Monday, 21 October 2013

How to treat a friend diagnosed with breast cancer - my view

Last week at a market one of my customers said 'we haven't seen you at Totnes (market) for a while'

'eeerrrrmmmm no........'

'Ah there's a story but I think this is the second time this week I've put my foot in it' He said

'No, no, no!' I said

I then told him about the bastard cancer.

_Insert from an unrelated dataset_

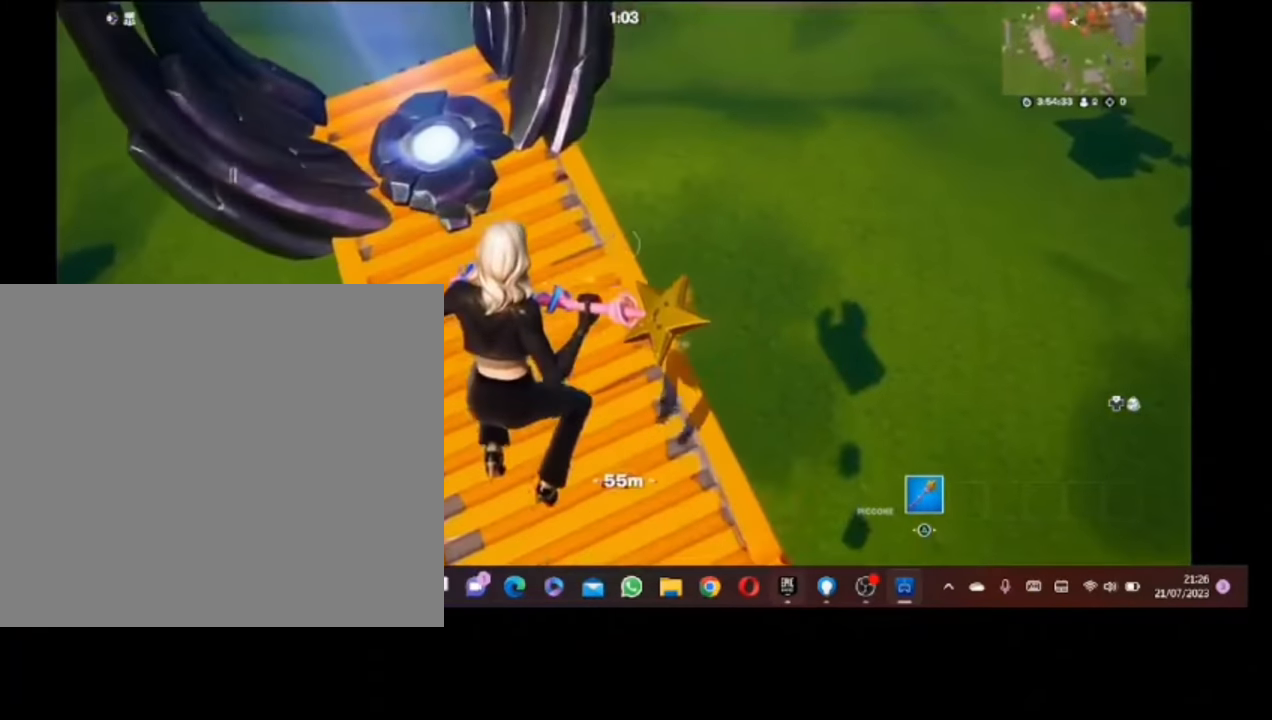
Gameplay with a controller (PlayStation layout); each line is a JSON object with the inputs held at the frame after it (dt_ms = milliseconds from this image to that frame). "button_events" lists button changes between this image and that frame as [ms after this image, input, new state], when the widget could be followed in between (sticks are given only as held states).
{"dt_ms": 500, "buttons": [], "left_stick": "center", "right_stick": "up-left", "button_events": []}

He and his wife then bought some cheese and as I gave him his change he again said 'the second time this week I've put my foot in it'

Again I said 'No,no,no ....... not at all'

He then said 'I said to someone one this week I haven't seen your wife for a while and he said she died.....'

Oh bugger!!

It got me thinking.....

Back in May when OH and I had to go and see his shoulder Consultant (the one with the personality of a house brick!)  I picked up a magazine in the waiting room and there was an article ..........

Ten things not to say to a breast cancer patient

Now I found it very interesting and could relate to some of the things said as they too had been said to me but I also thought it was a bit negative and that perhaps it would have been better to have said what to say to your friend who has been diagnosed with breast cancer.

Ok you ask ..... what should I say?

Well before the bastard cancer came along I probably wouldn't have known what the right thing was to say to someone else either so although you might feel you've said or done the wrong thing so probably have I and I'm not being judgemental or critical. Everyone does cancer differently.

You may well be defensive and say I've said some of those things but I meant well. Sometimes meaning well isn't always enough.

I am actually going to list some of the negatives because they were jaw dropping and well .......jaw dropping

The worst was the day I went for my biopsy, not knowing what the lump was and being told by my mother about a woman she knew who at 73 went for a mammogram at her request, was diagnosed with breast cancer and had to have 7 weeks radio therapy .......'and you have to find a hospital that does it and its everyday. I think you have weekends off though'

Yes thanks........ For five days waiting for my results all I worried about was 7 weeks radio therapy and when I got the bad news the first question I asked the Breast cancer nurse was would I have to have 7 weeks radio therapy. Bless her .... she couldn't believe what I'd said!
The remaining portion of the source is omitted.